__Activity list__:
- A) Answer these questions about the Delphi 5 XML memory post:
(i) Which line in TXMLDocument.ReleaseDoc did debugging point to as not releasing memory?
(ii) What example is given of the minor adjustments made to each translated file?
(iii) In which function was the line "Result := inherited _Release;" changed?
- B) Continue the post about Delphi 5 XML memory release from the point where it stops.

Reputation: 115
We have an application developed using Delphi 5 that we cannot upgrade to Delphi 6 or later for some reasons that are not important here.
Some time ago we had to implement XML processing into that application, and I decided to copy the implementation that we made for other applications using Delphi 6.
Everything went fine. I translated the Delphi 6 sources (msxml.pas, xmldoc.pas, msxmldom.pas, etc.) to Delphi 5. Minor adjustments had to be done on each file (like removing Variants uses for example). It worked, but I'm facing some problems with memory releasing.
I believe the problem is related to how Delphi 5 and Delphi 6 implements interfaces. I just copied the interfaces and their implementations from Delphi 6 to 5. Delphi is not releasing the memory properly. Debugging the code we determined that the origin of the problem is on TXMLDocument.ReleaseDoc
on XMLDoc.pas. Seems like the line FDOMDocument := nil
is not releasing the memory that it was supposed to do.
Can anybody give me some help on this? If we can't fix this we'll have to recode the whole thing using another XML library.
Upvotes: 0
Views: 797
Reputation: 115
Thanks a lot guys...
I don't know why I did, but while copying the Delphi 6 files to Delphi 5, I changed the line
Result := inherited _Release;
to
Result := 0; //inherited _Release;
on function TXMLNode._Release: Integer;
Changed it back. Tested and the Delphi 5 program started to run just like the Delphi 6...
Thanks again for your time!

__Data supplied__:
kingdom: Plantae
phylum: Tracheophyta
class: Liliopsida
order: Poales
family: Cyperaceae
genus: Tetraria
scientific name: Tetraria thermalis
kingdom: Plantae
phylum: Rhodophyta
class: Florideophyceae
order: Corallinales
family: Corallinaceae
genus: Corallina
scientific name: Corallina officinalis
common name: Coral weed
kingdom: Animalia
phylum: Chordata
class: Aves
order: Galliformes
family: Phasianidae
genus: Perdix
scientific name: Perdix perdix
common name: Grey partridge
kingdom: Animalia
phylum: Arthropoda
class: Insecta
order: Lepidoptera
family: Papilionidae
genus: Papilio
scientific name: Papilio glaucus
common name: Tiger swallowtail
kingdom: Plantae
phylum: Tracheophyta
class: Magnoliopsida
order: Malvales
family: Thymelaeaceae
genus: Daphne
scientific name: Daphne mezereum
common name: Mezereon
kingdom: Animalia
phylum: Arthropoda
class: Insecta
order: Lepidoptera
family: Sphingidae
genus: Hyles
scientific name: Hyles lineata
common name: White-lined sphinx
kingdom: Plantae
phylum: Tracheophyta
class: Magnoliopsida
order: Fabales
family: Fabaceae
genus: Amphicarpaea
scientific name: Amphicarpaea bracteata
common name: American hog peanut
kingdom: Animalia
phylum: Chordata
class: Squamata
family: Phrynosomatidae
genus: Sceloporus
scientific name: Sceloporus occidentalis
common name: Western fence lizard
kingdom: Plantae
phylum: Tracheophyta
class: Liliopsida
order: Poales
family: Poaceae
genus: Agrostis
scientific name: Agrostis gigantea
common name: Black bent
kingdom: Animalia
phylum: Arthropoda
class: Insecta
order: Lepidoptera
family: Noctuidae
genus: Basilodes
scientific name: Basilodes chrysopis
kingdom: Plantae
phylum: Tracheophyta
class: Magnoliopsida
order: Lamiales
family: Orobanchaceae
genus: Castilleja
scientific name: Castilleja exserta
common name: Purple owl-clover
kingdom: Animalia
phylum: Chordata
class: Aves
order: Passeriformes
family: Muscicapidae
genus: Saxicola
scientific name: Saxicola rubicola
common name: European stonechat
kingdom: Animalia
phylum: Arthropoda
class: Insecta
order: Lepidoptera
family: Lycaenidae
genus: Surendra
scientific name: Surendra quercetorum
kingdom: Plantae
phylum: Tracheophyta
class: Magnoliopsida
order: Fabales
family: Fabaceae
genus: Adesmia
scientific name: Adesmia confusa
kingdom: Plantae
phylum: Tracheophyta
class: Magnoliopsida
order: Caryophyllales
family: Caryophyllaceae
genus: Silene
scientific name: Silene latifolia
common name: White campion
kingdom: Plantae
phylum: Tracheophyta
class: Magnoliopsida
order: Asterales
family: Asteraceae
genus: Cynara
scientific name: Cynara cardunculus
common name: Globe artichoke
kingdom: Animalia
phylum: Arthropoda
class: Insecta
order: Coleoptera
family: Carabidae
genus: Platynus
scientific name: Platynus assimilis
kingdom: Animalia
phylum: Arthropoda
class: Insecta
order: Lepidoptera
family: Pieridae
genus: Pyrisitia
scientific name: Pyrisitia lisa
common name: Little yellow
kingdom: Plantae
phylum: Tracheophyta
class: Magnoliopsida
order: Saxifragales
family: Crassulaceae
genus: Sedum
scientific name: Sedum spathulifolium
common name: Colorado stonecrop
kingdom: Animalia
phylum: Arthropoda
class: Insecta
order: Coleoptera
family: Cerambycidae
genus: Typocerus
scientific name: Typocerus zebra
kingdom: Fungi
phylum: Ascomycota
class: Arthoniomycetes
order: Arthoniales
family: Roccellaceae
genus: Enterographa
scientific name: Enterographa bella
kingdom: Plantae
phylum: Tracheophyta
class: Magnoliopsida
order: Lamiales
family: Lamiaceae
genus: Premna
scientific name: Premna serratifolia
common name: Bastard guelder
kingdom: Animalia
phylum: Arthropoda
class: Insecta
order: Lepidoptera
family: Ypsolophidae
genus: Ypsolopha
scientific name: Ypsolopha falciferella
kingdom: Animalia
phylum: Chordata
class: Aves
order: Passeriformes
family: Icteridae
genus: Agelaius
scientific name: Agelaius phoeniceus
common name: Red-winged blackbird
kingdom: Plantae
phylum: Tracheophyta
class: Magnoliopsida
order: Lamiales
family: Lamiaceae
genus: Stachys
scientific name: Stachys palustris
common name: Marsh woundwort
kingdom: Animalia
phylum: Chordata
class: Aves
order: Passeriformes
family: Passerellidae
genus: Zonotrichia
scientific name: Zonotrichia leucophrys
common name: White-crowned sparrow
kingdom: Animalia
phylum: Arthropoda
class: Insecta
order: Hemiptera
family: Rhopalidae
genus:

__Answers for the exercise__:
- A)
(i) FDOMDocument := nil
(ii) Removing Variants uses.
(iii) TXMLNode._Release

- B)
Upvotes: 1
Reputation: 1007
You can check to see if fDOMDocument has additional references held elsewhere: Just before setting fDOMDocument := NIL, do
references := fDOMDocument._AddRef ;
fDOMDocument._Release ;
if "references" is greater than 1 you need to go searching for other variables holding references to the interface.
Upvotes: 1
Reputation: 21640
Double check that FDOMDocument
is actually an interface in both cases, otherwise 'FDOMDocument := nil' will do nothing but leak if it is an Object reference.
Verify also that you don't hold another reference to FDOMDocument
that would prevent ReleaseDoc to free it.
In particular, beware of circular references on Interfaces!
Upvotes: 3
Reputation: 163247
Delphi 6 releases interfaced objects the same way Delphi 5 does.
You'll need to debug to find where your Delphi 5 program goes wrong.
Start with a small test case that demonstrates that memory doesn't get freed. Run it in both versions of Delphi to confirm that the problem is only exhibited in Delphi 5.
If possible, use your Delphi 5 version of the XML library in the Delphi 6 test case, too. Otherwise, you can't be sure that you didn't introduce the problem yourself when you translated the library to Delphi 5.